What you have to do
Copy the records below exactly, omitting any pictures they contain.
▽
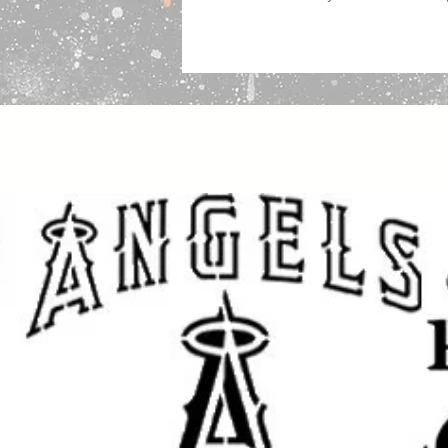
Common Uses:
Our stencils work with nearly any m
paints, chalks, markers and air-br
Stencils are perfect for walls, furni
painting, baking and other type of
Turnaround Time:
We ship within 
via USPS First Class Mail, trackin
Packing:
We package stencils securely in 2
sticker “DO NOT BEND” so the emplo
If you have any questions before y
please we will be happy to help!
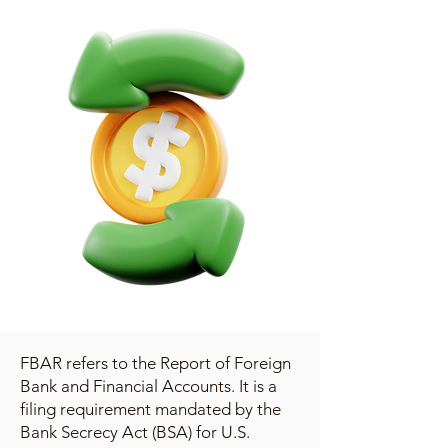
FBAR refers to the Report of Foreign
Bank and Financial Accounts. It is a
filing requirement mandated by the
Bank Secrecy Act (BSA) for U.S.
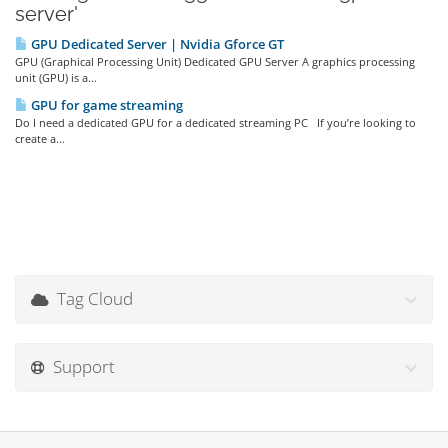
server'
GPU Dedicated Server | Nvidia Gforce GT
GPU (Graphical Processing Unit) Dedicated GPU Server A graphics processing
unit (GPU) is a...
GPU for game streaming
Do I need a dedicated GPU for a dedicated streaming PC If you’re looking to
create a...
Tag Cloud
Support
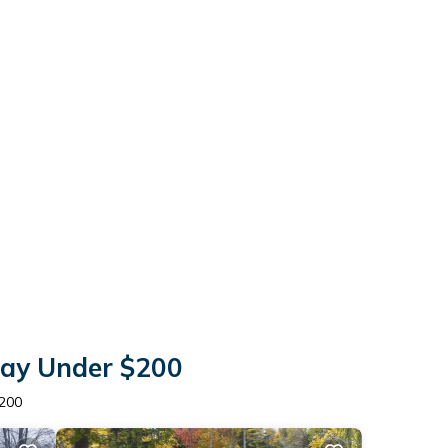
tay Under $200
$200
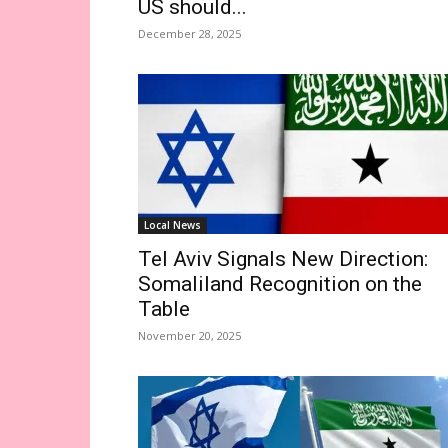
US should...
December 28, 2025
Local News
Tel Aviv Signals New Direction:
Somaliland Recognition on the
Table
November 20, 2025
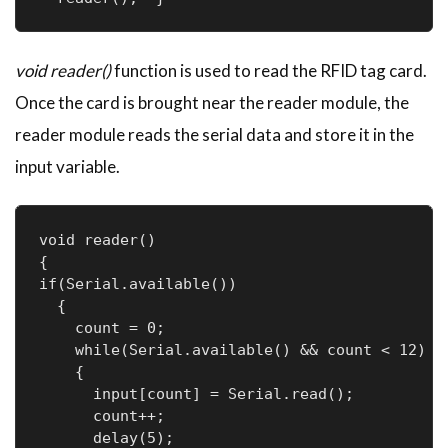
void reader()
function is used to read the RFID tag card.
Once the card is brought near the reader module, the
reader module reads the serial data and store it in the
input variable.
void reader()

{

if(Serial.available())

  {

    count = 0;

    while(Serial.available() && count < 12)

    {

      input[count] = Serial.read();

      count++;

      delay(5);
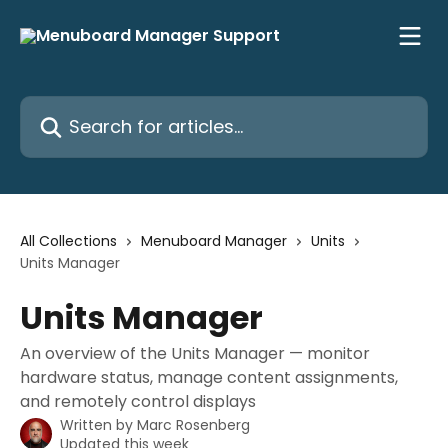
Skip to main content
Search for articles...
All Collections
Menuboard Manager
Units
Units Manager
Units Manager
An overview of the Units Manager — monitor
hardware status, manage content assignments,
and remotely control displays
Written by
Marc Rosenberg
Updated this week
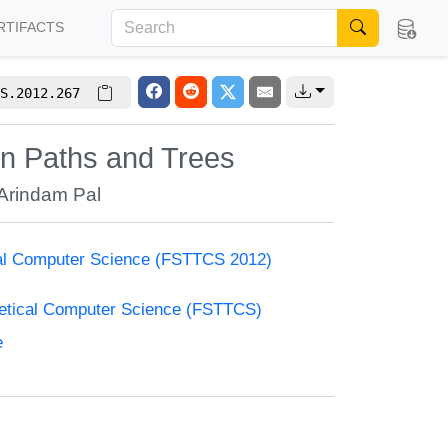
RTIFACTS
S.2012.267
on Paths and Trees
Arindam Pal
cal Computer Science (FSTTCS 2012)
retical Computer Science (FSTTCS)
e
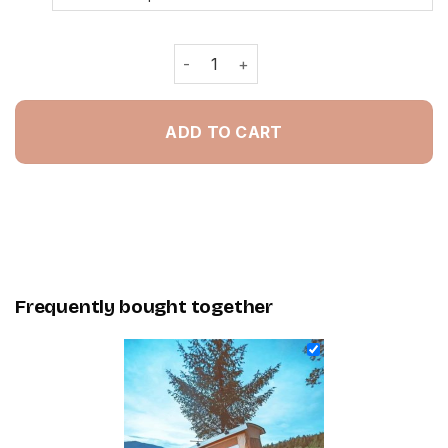
Camping Van In Forest - Painting By
ADD TO CART
Frequently bought together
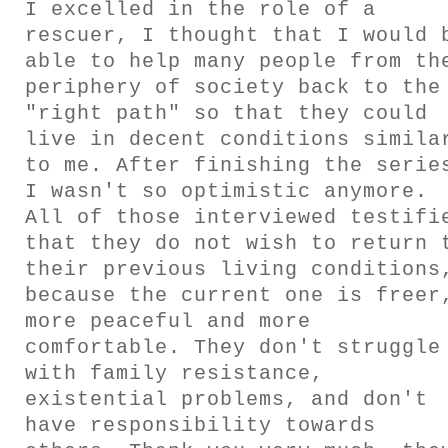
I excelled in the role of a
GESTALTS IN COLOUR
rescuer, I thought that I would 
able to help many people from th
LONELY TOGETHER
periphery of society back to the
"right path" so that they could
SURVIVORS
live in decent conditions simila
to me. After finishing the serie
I wasn't so optimistic anymore.
COMMISSIONS
All of those interviewed testifi
that they do not wish to return 
FASHION
their previous living conditions
because the current one is freer
PORTRAITS
more peaceful and more
comfortable. They don't struggle
DOROTHEA
with family resistance,
existential problems, and don't
INSTALLATION VIEW
have responsibility towards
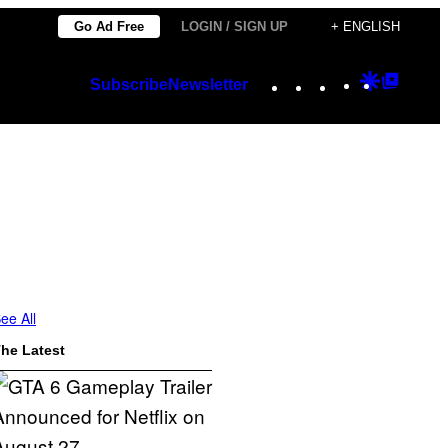
Go Ad Free
LOGIN / SIGN UP
+ ENGLISH
Instagram
TikTok
YouTube
Google
Googl
Subscribe
Newsletter
Discover
Top
Posts
ee All
he Latest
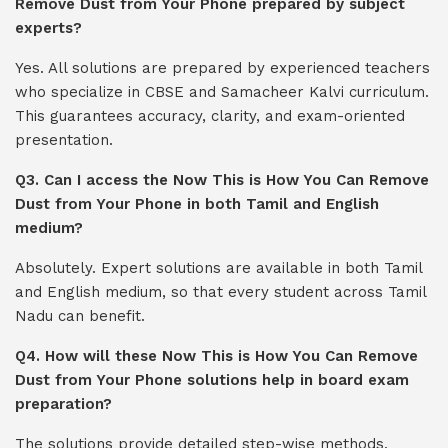
Remove Dust from Your Phone prepared by subject
experts?
Yes. All solutions are prepared by experienced teachers
who specialize in CBSE and Samacheer Kalvi curriculum.
This guarantees accuracy, clarity, and exam-oriented
presentation.
Q3. Can I access the Now This is How You Can Remove
Dust from Your Phone in both Tamil and English
medium?
Absolutely. Expert solutions are available in both Tamil
and English medium, so that every student across Tamil
Nadu can benefit.
Q4. How will these Now This is How You Can Remove
Dust from Your Phone solutions help in board exam
preparation?
The solutions provide detailed step-wise methods,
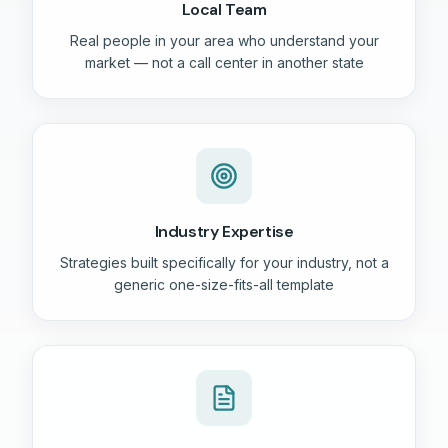
Local Team
Real people in your area who understand your
market — not a call center in another state
Industry Expertise
Strategies built specifically for your industry, not a
generic one-size-fits-all template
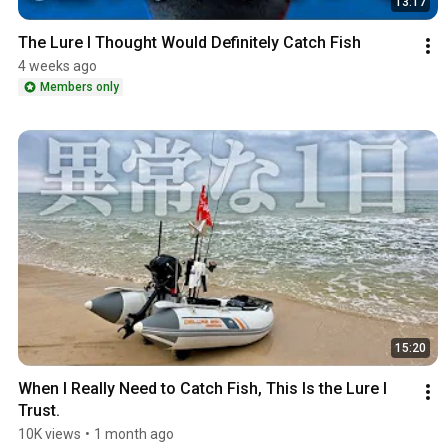
13:17
The Lure I Thought Would Definitely Catch Fish
4 weeks ago
Members only
15:20
When I Really Need to Catch Fish, This Is the Lure I 
Trust.
10K views
•
1 month ago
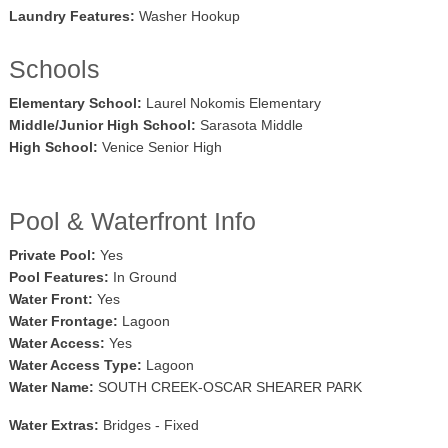
Laundry Features:
Washer Hookup
Schools
Elementary School:
Laurel Nokomis Elementary
Middle/Junior High School:
Sarasota Middle
High School:
Venice Senior High
Pool & Waterfront Info
Private Pool:
Yes
Pool Features:
In Ground
Water Front:
Yes
Water Frontage:
Lagoon
Water Access:
Yes
Water Access Type:
Lagoon
Water Name:
SOUTH CREEK-OSCAR SHEARER PARK
Water Extras:
Bridges - Fixed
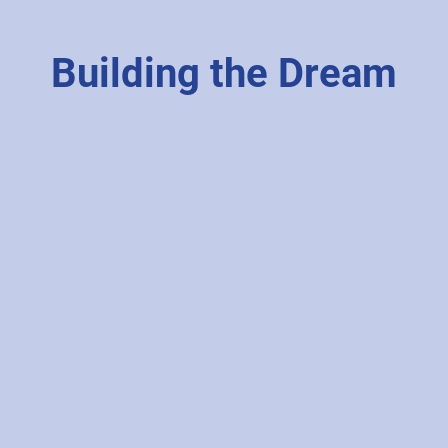
Building the Dream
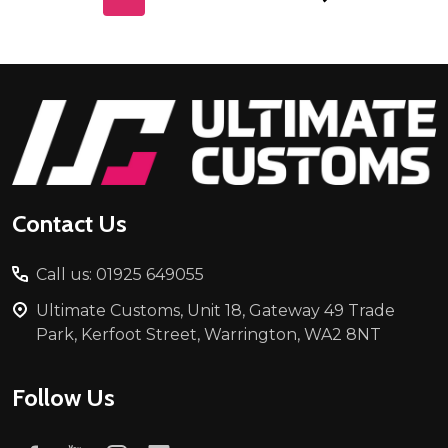
Footer
Start
Contact Us
Call us: 01925 649055
Ultimate Customs, Unit 18, Gateway 49 Trade
Park, Kerfoot Street, Warrington, WA2 8NT
Follow Us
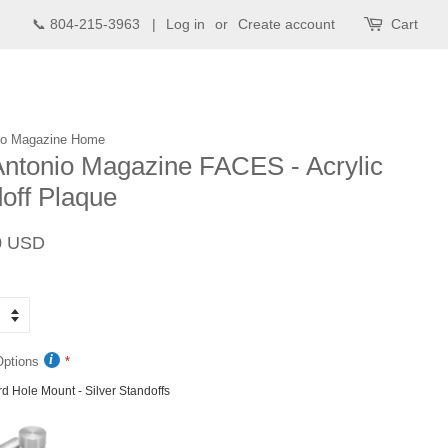
📞 804-215-3963 |
Log in
or
Create account
Cart
io Magazine Home
ntonio Magazine FACES - Acrylic
off Plaque
Sale
0 USD
price
Options
d Hole Mount - Silver Standoffs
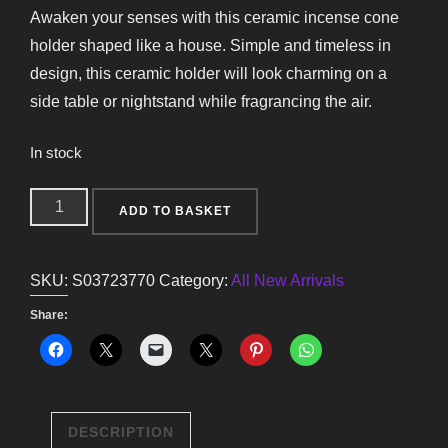
Awaken your senses with this ceramic incense cone
holder shaped like a house. Simple and timeless in
design, this ceramic holder will look charming on a
side table or nightstand while fragrancing the air.
In stock
White
ADD TO BASKET
House
Incense
SKU:
S03723770
Category:
All New Arrivals
Cone
Holder
Share:
quantity
DESCRIPTION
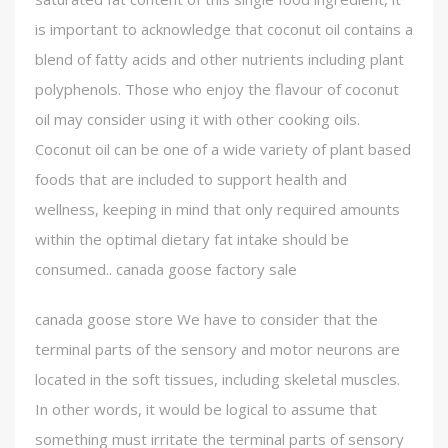
is important to acknowledge that coconut oil contains a
blend of fatty acids and other nutrients including plant
polyphenols. Those who enjoy the flavour of coconut
oil may consider using it with other cooking oils.
Coconut oil can be one of a wide variety of plant based
foods that are included to support health and
wellness, keeping in mind that only required amounts
within the optimal dietary fat intake should be
consumed.. canada goose factory sale
canada goose store We have to consider that the
terminal parts of the sensory and motor neurons are
located in the soft tissues, including skeletal muscles.
In other words, it would be logical to assume that
something must irritate the terminal parts of sensory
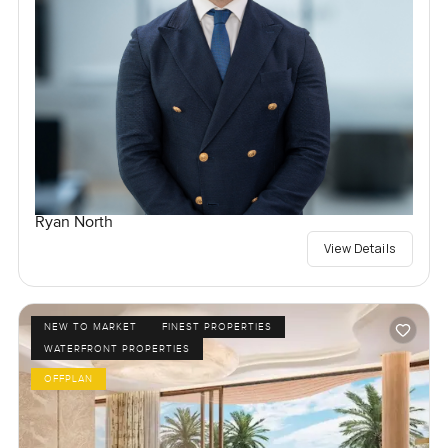
Ryan North
View Details
NEW TO MARKET
FINEST PROPERTIES
WATERFRONT PROPERTIES
OFFPLAN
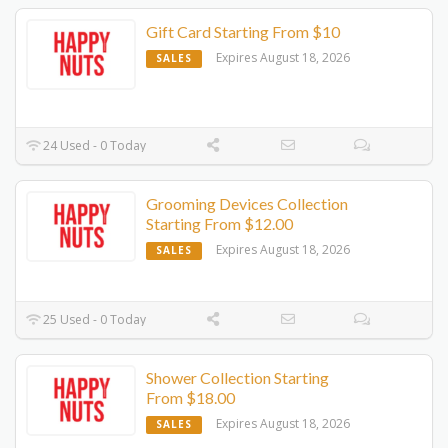
Gift Card Starting From $10
Expires August 18, 2026
SALES
24 Used - 0 Today
Grooming Devices Collection
Starting From $12.00
Expires August 18, 2026
SALES
25 Used - 0 Today
Shower Collection Starting
From $18.00
Expires August 18, 2026
SALES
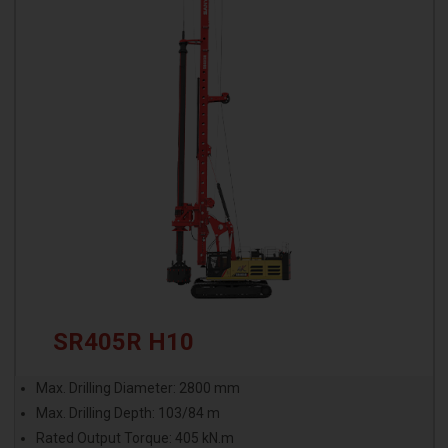
SR405R H10
Max. Drilling Diameter: 2800 mm
Max. Drilling Depth: 103/84 m
Rated Output Torque: 405 kN.m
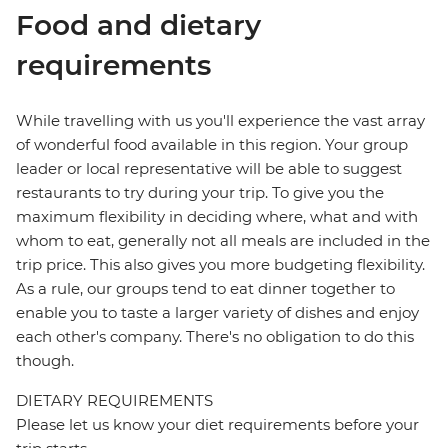
Food and dietary
requirements
While travelling with us you'll experience the vast array
of wonderful food available in this region. Your group
leader or local representative will be able to suggest
restaurants to try during your trip. To give you the
maximum flexibility in deciding where, what and with
whom to eat, generally not all meals are included in the
trip price. This also gives you more budgeting flexibility.
As a rule, our groups tend to eat dinner together to
enable you to taste a larger variety of dishes and enjoy
each other's company. There's no obligation to do this
though.
DIETARY REQUIREMENTS
Please let us know your diet requirements before your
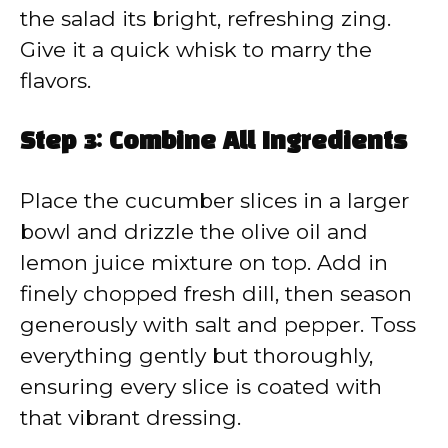
the salad its bright, refreshing zing.
Give it a quick whisk to marry the
flavors.
Step 3: Combine All Ingredients
Place the cucumber slices in a larger
bowl and drizzle the olive oil and
lemon juice mixture on top. Add in
finely chopped fresh dill, then season
generously with salt and pepper. Toss
everything gently but thoroughly,
ensuring every slice is coated with
that vibrant dressing.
△
Solution for this task
Common Uses:
Our stencils work with nearly any m
paints, chalks, markers and air-br
Stencils are perfect for walls, furni
painting, baking and other type of
Turnaround Time:
We ship within 
via USPS First Class Mail, trackin
Packing:
We package stencils securely in 2
sticker “DO NOT BEND” so the emplo
If you have any questions before y
please we will be happy to help!
FBAR refers to the Report of Foreign
Bank and Financial Accounts. It is a
filing requirement mandated by the
Bank Secrecy Act (BSA) for U.S.
server'
GPU Dedicated Server | Nvidia Gforce GT
GPU (Graphical Processing Unit) Dedicated GPU Server A graphics processing
unit (GPU) is a...
GPU for game streaming
Do I need a dedicated GPU for a dedicated streaming PC If you’re looking to
create a...
Tag Cloud
Support
tay Under $200
$200
US should...
December 28, 2025
Local News
Tel Aviv Signals New Direction:
Somaliland Recognition on the
Table
November 20, 2025
void reader()
function is used to read the RFID tag card.
Once the card is brought near the reader module, the
reader module reads the serial data and store it in the
input variable.
void reader()

{

if(Serial.available())

  {

    count = 0;

    while(Serial.available() && count < 12)

    {

      input[count] = Serial.read();

      count++;

      delay(5);
Skip to main content
Search for articles...
All Collections
Menuboard Manager
Units
Units Manager
Units Manager
An overview of the Units Manager — monitor
hardware status, manage content assignments,
and remotely control displays
Written by
Marc Rosenberg
Updated this week
RTIFACTS
S.2012.267
on Paths and Trees
Arindam Pal
cal Computer Science (FSTTCS 2012)
retical Computer Science (FSTTCS)
e
Camping Van In Forest - Painting By
ADD TO CART
Frequently bought together
I excelled in the role of a
GESTALTS IN COLOUR
rescuer, I thought that I would 
able to help many people from th
LONELY TOGETHER
periphery of society back to the
"right path" so that they could
SURVIVORS
live in decent conditions simila
to me. After finishing the serie
I wasn't so optimistic anymore.
COMMISSIONS
All of those interviewed testifi
that they do not wish to return 
FASHION
their previous living conditions
because the current one is freer
PORTRAITS
more peaceful and more
comfortable. They don't struggle
DOROTHEA
with family resistance,
existential problems, and don't
INSTALLATION VIEW
have responsibility towards
Go Ad Free
LOGIN / SIGN UP
+ ENGLISH
Instagram
TikTok
YouTube
Google
Googl
Subscribe
Newsletter
Discover
Top
Posts
ee All
he Latest
Remove Dust from Your Phone prepared by subject
experts?
Yes. All solutions are prepared by experienced teachers
who specialize in CBSE and Samacheer Kalvi curriculum.
This guarantees accuracy, clarity, and exam-oriented
presentation.
Q3. Can I access the Now This is How You Can Remove
Dust from Your Phone in both Tamil and English
medium?
Absolutely. Expert solutions are available in both Tamil
and English medium, so that every student across Tamil
Nadu can benefit.
Q4. How will these Now This is How You Can Remove
Dust from Your Phone solutions help in board exam
preparation?
The solutions provide detailed step-wise methods,
Local Team
Real people in your area who understand your
market — not a call center in another state
Industry Expertise
Strategies built specifically for your industry, not a
generic one-size-fits-all template
13:17
The Lure I Thought Would Definitely Catch Fish
4 weeks ago
Members only
15:20
When I Really Need to Catch Fish, This Is the Lure I 
Trust.
10K views
•
1 month ago
Laundry Features:
Washer Hookup
Schools
Elementary School:
Laurel Nokomis Elementary
Middle/Junior High School:
Sarasota Middle
High School:
Venice Senior High
Pool & Waterfront Info
Private Pool:
Yes
Pool Features:
In Ground
Water Front:
Yes
Water Frontage:
Lagoon
Water Access:
Yes
Water Access Type:
Lagoon
Water Name:
SOUTH CREEK-OSCAR SHEARER PARK
Water Extras:
Bridges - Fixed
Building the Dream
Footer
Start
Contact Us
Call us: 01925 649055
Ultimate Customs, Unit 18, Gateway 49 Trade
Park, Kerfoot Street, Warrington, WA2 8NT
Follow Us
📞 804-215-3963 |
Log in
or
Create account
Cart
io Magazine Home
ntonio Magazine FACES - Acrylic
off Plaque
Sale
0 USD
price
Options
d Hole Mount - Silver Standoffs
Awaken your senses with this ceramic incense cone
holder shaped like a house. Simple and timeless in
design, this ceramic holder will look charming on a
side table or nightstand while fragrancing the air.
In stock
White
ADD TO BASKET
House
Incense
SKU:
S03723770
Category:
All New Arrivals
Cone
Holder
Share:
quantity
DESCRIPTION
is important to acknowledge that coconut oil contains a
blend of fatty acids and other nutrients including plant
polyphenols. Those who enjoy the flavour of coconut
oil may consider using it with other cooking oils.
Coconut oil can be one of a wide variety of plant based
foods that are included to support health and
wellness, keeping in mind that only required amounts
within the optimal dietary fat intake should be
consumed.. canada goose factory sale
canada goose store We have to consider that the
terminal parts of the sensory and motor neurons are
located in the soft tissues, including skeletal muscles.
In other words, it would be logical to assume that
something must irritate the terminal parts of sensory
Ryan North
View Details
NEW TO MARKET
FINEST PROPERTIES
WATERFRONT PROPERTIES
OFFPLAN
Gift Card Starting From $10
Expires August 18, 2026
SALES
24 Used - 0 Today
Grooming Devices Collection
Starting From $12.00
Expires August 18, 2026
SALES
25 Used - 0 Today
Shower Collection Starting
From $18.00
Expires August 18, 2026
SALES
SR405R H10
Max. Drilling Diameter: 2800 mm
Max. Drilling Depth: 103/84 m
Rated Output Torque: 405 kN.m
Food and dietary
requirements
While travelling with us you'll experience the vast array
of wonderful food available in this region. Your group
leader or local representative will be able to suggest
restaurants to try during your trip. To give you the
maximum flexibility in deciding where, what and with
whom to eat, generally not all meals are included in the
trip price. This also gives you more budgeting flexibility.
As a rule, our groups tend to eat dinner together to
enable you to taste a larger variety of dishes and enjoy
each other's company. There's no obligation to do this
though.
DIETARY REQUIREMENTS
Please let us know your diet requirements before your
the salad its bright, refreshing zing.
Give it a quick whisk to marry the
flavors.
Step 3: Combine All Ingredients
Place the cucumber slices in a larger
bowl and drizzle the olive oil and
lemon juice mixture on top. Add in
finely chopped fresh dill, then season
generously with salt and pepper. Toss
everything gently but thoroughly,
ensuring every slice is coated with
that vibrant dressing.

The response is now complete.